* [Aim of the task] In the collection of moral sayings, what memorial did Vespasian enter in his diary whenever he let a day pass without doing good?

* [Selected text]
He that is his own appraiser will be mistaken in the value.

Afflictions, if we make a discreet use of them, are messengers of love from heaven to invite us thither.

Household affairs ought insensibly to slide along, and represent a still current without noise or waves.

In the morning say to thyself, What shall I do this day which God has given me? How shall I employ it to his glory? In the evening consider within thyself, and recollect, What have I done this day, and how have I spent it?

Religion naturally tends to all that is great, worthy, friendly, generous, and noble: and the true spirit of it, not only composes, but cheers the soul. Though it banishes all levity of behaviour, all vicious and dissolute mirth, yet in exchange it fills the mind with a perpetual serenity and uninterrupted pleasure. The contemplation of divine mercy and power, and the exercise of virtue, are in their own nature so far from

excluding all gladness of heart, that they are the principal and constant sources of it.

It was the practice of Vespasian, the Roman emperor, to call himself to an account every night for the actions of the past day; and as often as he let slip one day without doing good, he entered upon his diary this memorial:

"I have lost a day."

* [Data extract]
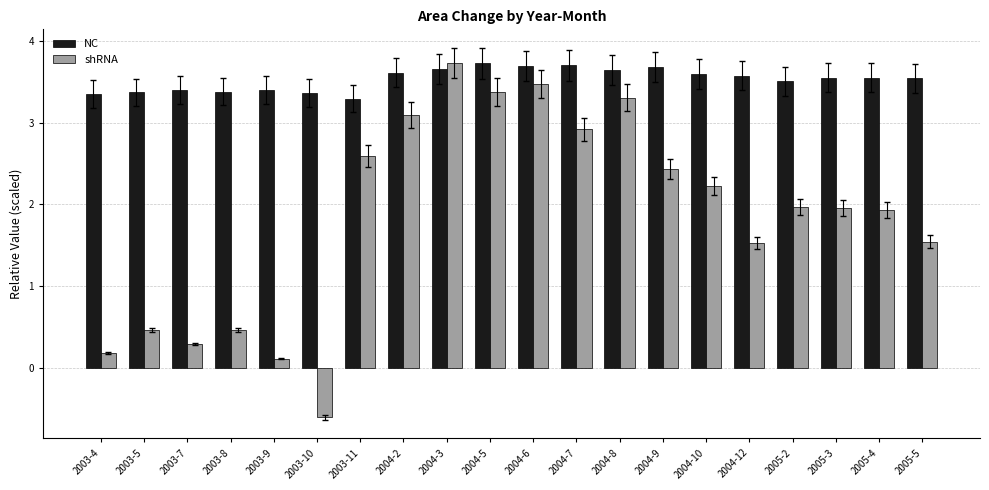

Is the value of NC at 2004-10 greater than the value of shRNA at 2004-3?

No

* [Solution to the exercise] "I have lost a day."